§ TEKST OM TE LEZEN:
━━━

Op reis door Indonesië blijf ik gefascineerd door twee dingen: vulkanen en de Nederlandse invloeden. Ik kan onvermoeid staren naar prachtige vulkaantoppen en eindeloos lezen en me verbazen over wat er is achtergebleven uit de Hollandse tropentijd. Mijn vriendin, die deze interesses niet deelt, wordt er wel eens dol van: “Nee niet weer een vulkaan/museum/fort bekijken, toch?” Meestal moet ik dan alleen.

Ons zoontje van 2 leeft in constante verwondering en deelt gelukkig een van zijn fascinaties met mij: die voor vulkanen. Al noemt hij ze gewoon “bergen”. Maar van al die Nederlandse invloeden heeft hij nog geen idee. Van klappertaart bijvoorbeeld, heeft hij nog nooit gehoord.

━━━

§ GEGEVENS:
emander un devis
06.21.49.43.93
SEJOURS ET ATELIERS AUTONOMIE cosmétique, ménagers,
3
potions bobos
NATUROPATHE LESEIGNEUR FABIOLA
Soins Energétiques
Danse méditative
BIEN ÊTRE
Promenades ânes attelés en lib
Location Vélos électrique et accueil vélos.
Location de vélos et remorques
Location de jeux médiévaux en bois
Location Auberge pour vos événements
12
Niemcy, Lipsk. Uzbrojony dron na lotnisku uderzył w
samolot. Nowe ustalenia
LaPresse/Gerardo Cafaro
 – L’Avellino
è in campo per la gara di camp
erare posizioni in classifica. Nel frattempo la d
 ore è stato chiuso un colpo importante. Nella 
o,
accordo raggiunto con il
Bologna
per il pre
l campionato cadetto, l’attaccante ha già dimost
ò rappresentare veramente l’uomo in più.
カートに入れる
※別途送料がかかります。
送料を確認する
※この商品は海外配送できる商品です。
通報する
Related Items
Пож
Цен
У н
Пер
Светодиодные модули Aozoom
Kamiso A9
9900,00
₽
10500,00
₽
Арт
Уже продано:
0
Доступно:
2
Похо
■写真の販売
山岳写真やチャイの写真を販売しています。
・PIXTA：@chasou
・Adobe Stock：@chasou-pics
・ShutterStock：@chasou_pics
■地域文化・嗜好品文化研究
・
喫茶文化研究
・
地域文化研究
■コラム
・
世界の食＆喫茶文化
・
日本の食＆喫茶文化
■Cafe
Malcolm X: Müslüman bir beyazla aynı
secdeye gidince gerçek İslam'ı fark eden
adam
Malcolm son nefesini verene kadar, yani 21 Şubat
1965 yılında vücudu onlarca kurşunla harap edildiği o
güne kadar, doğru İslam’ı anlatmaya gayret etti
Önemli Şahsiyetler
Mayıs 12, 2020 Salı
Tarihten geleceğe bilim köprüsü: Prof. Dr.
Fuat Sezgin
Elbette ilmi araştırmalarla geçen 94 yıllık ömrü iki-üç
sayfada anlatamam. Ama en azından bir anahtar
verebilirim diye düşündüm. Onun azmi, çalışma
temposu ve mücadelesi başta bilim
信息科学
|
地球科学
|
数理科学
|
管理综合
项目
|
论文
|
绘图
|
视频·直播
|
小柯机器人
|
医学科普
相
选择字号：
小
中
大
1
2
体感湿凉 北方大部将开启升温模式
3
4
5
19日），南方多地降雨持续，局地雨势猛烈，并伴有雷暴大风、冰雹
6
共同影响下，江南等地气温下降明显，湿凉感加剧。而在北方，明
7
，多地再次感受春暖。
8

━━━

Geef woord voor woord het stuk uit de tekst over reizen door Indonesië dat begint met "Op reis door" en doorloopt tot en met "nog nooit gehoord.".

Op reis door Indonesië blijf ik gefascineerd door twee dingen: vulkanen en de Nederlandse invloeden. Ik kan onvermoeid staren naar prachtige vulkaantoppen en eindeloos lezen en me verbazen over wat er is achtergebleven uit de Hollandse tropentijd. Mijn vriendin, die deze interesses niet deelt, wordt er wel eens dol van: “Nee niet weer een vulkaan/museum/fort bekijken, toch?” Meestal moet ik dan alleen.

Ons zoontje van 2 leeft in constante verwondering en deelt gelukkig een van zijn fascinaties met mij: die voor vulkanen. Al noemt hij ze gewoon “bergen”. Maar van al die Nederlandse invloeden heeft hij nog geen idee. Van klappertaart bijvoorbeeld, heeft hij nog nooit gehoord.